Repeat the listing in full, word for word.

····················

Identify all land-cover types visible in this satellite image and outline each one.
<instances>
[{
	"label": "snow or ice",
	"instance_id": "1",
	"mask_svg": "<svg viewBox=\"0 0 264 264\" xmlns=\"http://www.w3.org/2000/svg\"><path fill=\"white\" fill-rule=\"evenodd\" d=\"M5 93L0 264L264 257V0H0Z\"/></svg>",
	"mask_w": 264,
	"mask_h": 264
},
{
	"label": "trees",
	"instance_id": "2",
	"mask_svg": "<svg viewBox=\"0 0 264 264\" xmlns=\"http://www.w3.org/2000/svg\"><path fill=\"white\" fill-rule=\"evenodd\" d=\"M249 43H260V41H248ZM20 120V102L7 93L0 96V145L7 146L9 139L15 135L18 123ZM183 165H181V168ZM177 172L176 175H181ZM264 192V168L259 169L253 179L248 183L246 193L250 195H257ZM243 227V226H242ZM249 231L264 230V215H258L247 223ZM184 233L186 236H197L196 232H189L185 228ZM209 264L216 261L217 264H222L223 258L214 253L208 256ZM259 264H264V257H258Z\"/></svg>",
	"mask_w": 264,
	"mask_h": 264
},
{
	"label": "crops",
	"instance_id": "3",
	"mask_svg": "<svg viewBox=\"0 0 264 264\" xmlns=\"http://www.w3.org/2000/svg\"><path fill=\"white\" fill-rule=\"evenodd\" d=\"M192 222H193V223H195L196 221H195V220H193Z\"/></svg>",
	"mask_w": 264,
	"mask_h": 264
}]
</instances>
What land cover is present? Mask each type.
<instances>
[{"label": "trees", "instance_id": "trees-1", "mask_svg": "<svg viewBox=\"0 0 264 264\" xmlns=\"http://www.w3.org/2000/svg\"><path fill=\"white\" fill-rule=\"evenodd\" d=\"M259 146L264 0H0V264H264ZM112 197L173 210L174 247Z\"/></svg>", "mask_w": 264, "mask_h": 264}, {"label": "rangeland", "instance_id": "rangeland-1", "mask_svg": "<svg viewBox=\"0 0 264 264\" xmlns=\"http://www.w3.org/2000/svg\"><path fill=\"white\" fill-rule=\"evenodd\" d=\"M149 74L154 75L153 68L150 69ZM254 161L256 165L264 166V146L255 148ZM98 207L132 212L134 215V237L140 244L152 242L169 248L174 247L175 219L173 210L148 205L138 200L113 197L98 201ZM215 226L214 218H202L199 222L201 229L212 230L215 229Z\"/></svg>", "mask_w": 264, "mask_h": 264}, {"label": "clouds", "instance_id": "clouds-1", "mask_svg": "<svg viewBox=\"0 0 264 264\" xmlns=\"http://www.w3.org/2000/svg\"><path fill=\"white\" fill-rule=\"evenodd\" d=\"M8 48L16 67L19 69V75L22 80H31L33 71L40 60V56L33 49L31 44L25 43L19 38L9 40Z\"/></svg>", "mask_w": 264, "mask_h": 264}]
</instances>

····················

### Response for this exercise
Identify all land-cover types visible in this satellite image and outline each one.
<instances>
[{
	"label": "snow or ice",
	"instance_id": "1",
	"mask_svg": "<svg viewBox=\"0 0 264 264\" xmlns=\"http://www.w3.org/2000/svg\"><path fill=\"white\" fill-rule=\"evenodd\" d=\"M5 93L0 264L264 257V0H0Z\"/></svg>",
	"mask_w": 264,
	"mask_h": 264
},
{
	"label": "trees",
	"instance_id": "2",
	"mask_svg": "<svg viewBox=\"0 0 264 264\" xmlns=\"http://www.w3.org/2000/svg\"><path fill=\"white\" fill-rule=\"evenodd\" d=\"M249 43H260V41H248ZM20 120V102L7 93L0 96V145L7 146L9 139L15 135L18 123ZM183 165H181V168ZM177 172L176 175H181ZM264 192V168L259 169L253 179L248 183L246 193L250 195H257ZM243 227V226H242ZM249 231L264 230V215H258L247 223ZM184 233L186 236H197L196 232H189L185 228ZM209 264L216 261L217 264H222L223 258L214 253L208 256ZM259 264H264V257H258Z\"/></svg>",
	"mask_w": 264,
	"mask_h": 264
},
{
	"label": "crops",
	"instance_id": "3",
	"mask_svg": "<svg viewBox=\"0 0 264 264\" xmlns=\"http://www.w3.org/2000/svg\"><path fill=\"white\" fill-rule=\"evenodd\" d=\"M192 222H193V223H195L196 221H195V220H193Z\"/></svg>",
	"mask_w": 264,
	"mask_h": 264
}]
</instances>
What land cover is present? Mask each type.
<instances>
[{"label": "trees", "instance_id": "trees-1", "mask_svg": "<svg viewBox=\"0 0 264 264\" xmlns=\"http://www.w3.org/2000/svg\"><path fill=\"white\" fill-rule=\"evenodd\" d=\"M259 146L264 0H0V264H264ZM112 197L173 210L174 247Z\"/></svg>", "mask_w": 264, "mask_h": 264}, {"label": "rangeland", "instance_id": "rangeland-1", "mask_svg": "<svg viewBox=\"0 0 264 264\" xmlns=\"http://www.w3.org/2000/svg\"><path fill=\"white\" fill-rule=\"evenodd\" d=\"M149 74L154 75L153 68L150 69ZM254 161L256 165L264 166V146L255 148ZM98 207L132 212L134 215V237L140 244L152 242L169 248L174 247L175 219L173 210L148 205L138 200L113 197L98 201ZM215 226L214 218H202L199 222L201 229L212 230L215 229Z\"/></svg>", "mask_w": 264, "mask_h": 264}, {"label": "clouds", "instance_id": "clouds-1", "mask_svg": "<svg viewBox=\"0 0 264 264\" xmlns=\"http://www.w3.org/2000/svg\"><path fill=\"white\" fill-rule=\"evenodd\" d=\"M8 48L16 67L19 69V75L22 80H31L33 71L40 60V56L33 49L31 44L25 43L19 38L9 40Z\"/></svg>", "mask_w": 264, "mask_h": 264}]
</instances>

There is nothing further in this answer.